600 g hake filets, cleaned and deboned
50 g carrots
75 g onions
2 dl tomato sauce
4 slices of bread
5 eggs
½ glass of milk
2 tablespoons olive oil
Salt
Pepper

Así puedes prepararlo

Sautee the hake, chopped carrots, chopped onion, salt and pepper for 4-5 minutes in a large skillet with oil.
Pour the milk over the bread slices to soften them.
Let the hake cool, eliminate the skin and bones and place in a food processor along with the onion and carrots.
Add the tomato sauce, the 5 egg yolks (reserve the whites), the bread, ½ teaspoon salt and a pinch of pepper.
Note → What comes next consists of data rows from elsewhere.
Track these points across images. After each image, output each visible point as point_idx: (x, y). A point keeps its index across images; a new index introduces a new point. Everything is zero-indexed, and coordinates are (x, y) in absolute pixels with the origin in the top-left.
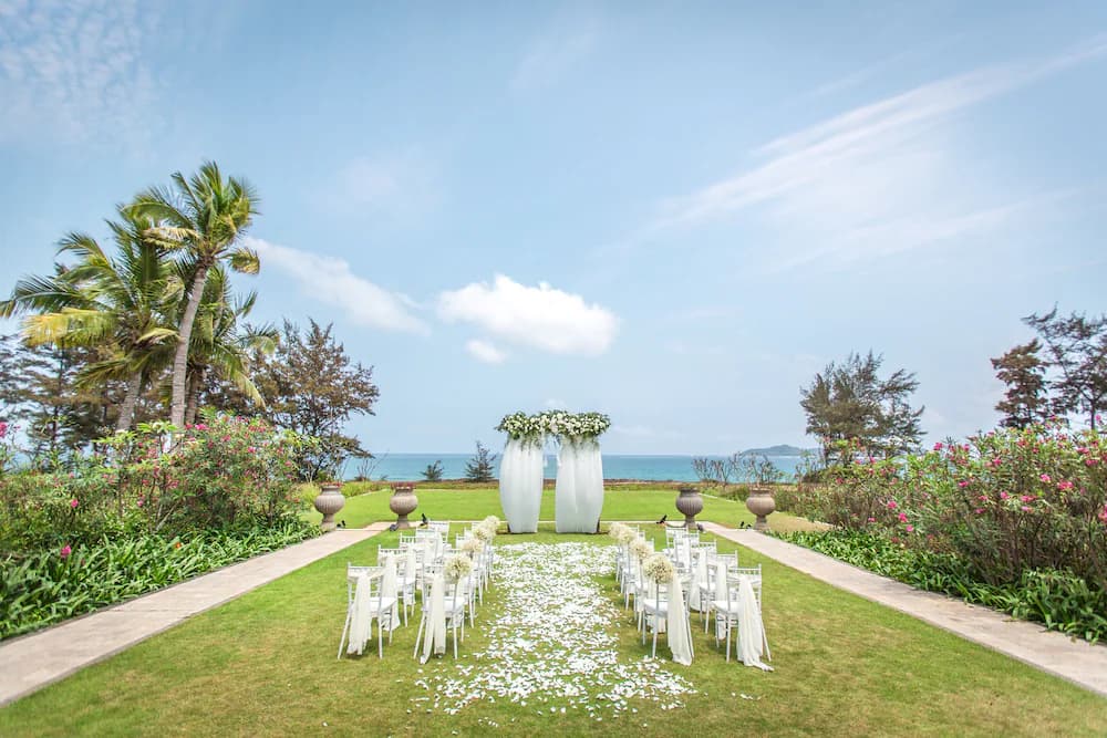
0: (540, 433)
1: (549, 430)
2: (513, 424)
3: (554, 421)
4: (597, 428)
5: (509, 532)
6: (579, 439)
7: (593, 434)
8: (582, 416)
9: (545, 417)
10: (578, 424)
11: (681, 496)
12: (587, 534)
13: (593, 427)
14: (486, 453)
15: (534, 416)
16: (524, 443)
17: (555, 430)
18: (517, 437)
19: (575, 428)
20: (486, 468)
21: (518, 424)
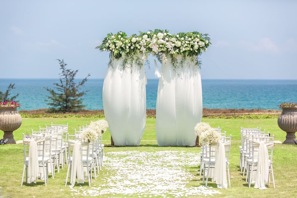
0: (141, 52)
1: (150, 49)
2: (115, 43)
3: (154, 40)
4: (196, 47)
5: (113, 145)
6: (179, 58)
7: (193, 53)
8: (183, 35)
9: (145, 36)
10: (178, 44)
11: (283, 113)
12: (186, 146)
13: (192, 46)
14: (73, 74)
15: (135, 36)
16: (125, 62)
17: (155, 49)
18: (119, 56)
19: (175, 48)
20: (74, 95)
21: (119, 44)
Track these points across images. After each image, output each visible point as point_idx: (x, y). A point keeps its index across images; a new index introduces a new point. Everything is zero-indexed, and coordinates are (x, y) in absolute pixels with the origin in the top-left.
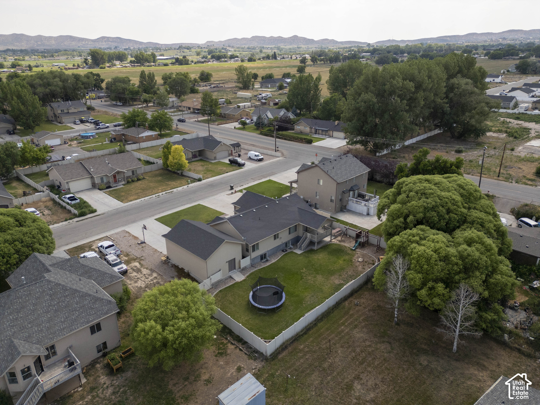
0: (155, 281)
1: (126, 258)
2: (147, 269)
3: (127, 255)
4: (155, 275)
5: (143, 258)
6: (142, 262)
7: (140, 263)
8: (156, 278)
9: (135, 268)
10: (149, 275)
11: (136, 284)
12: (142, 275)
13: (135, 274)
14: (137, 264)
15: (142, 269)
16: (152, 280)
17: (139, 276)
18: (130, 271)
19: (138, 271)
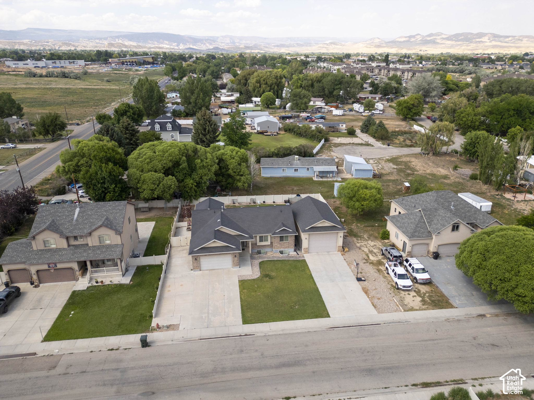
0: (360, 241)
1: (380, 267)
2: (363, 251)
3: (379, 271)
4: (358, 245)
5: (364, 261)
6: (366, 258)
7: (368, 257)
8: (358, 243)
9: (373, 255)
10: (363, 246)
11: (375, 244)
12: (369, 248)
13: (375, 251)
14: (372, 258)
15: (368, 252)
16: (362, 242)
17: (372, 248)
18: (379, 254)
19: (371, 252)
Blend in the food processor until pureed. Use an electric beater to beat the egg whites and a pinch of salt until stiff peaks are formed.
Gently fold the whites into the puree and pour the mixture into the mould.
Cover with the top to prevent browning and cook in a double boiler in a preheated oven at 200ºC for 45 minutes.
To check if the terrine has set, insert a knitting needle or knife into the centre; if it comes out clean, it is ready.
Allow to cool until warm and unmould. Decorate each slice with a teaspoon of mayonnaise or Thousand Island sauce and fresh lettuce leaves.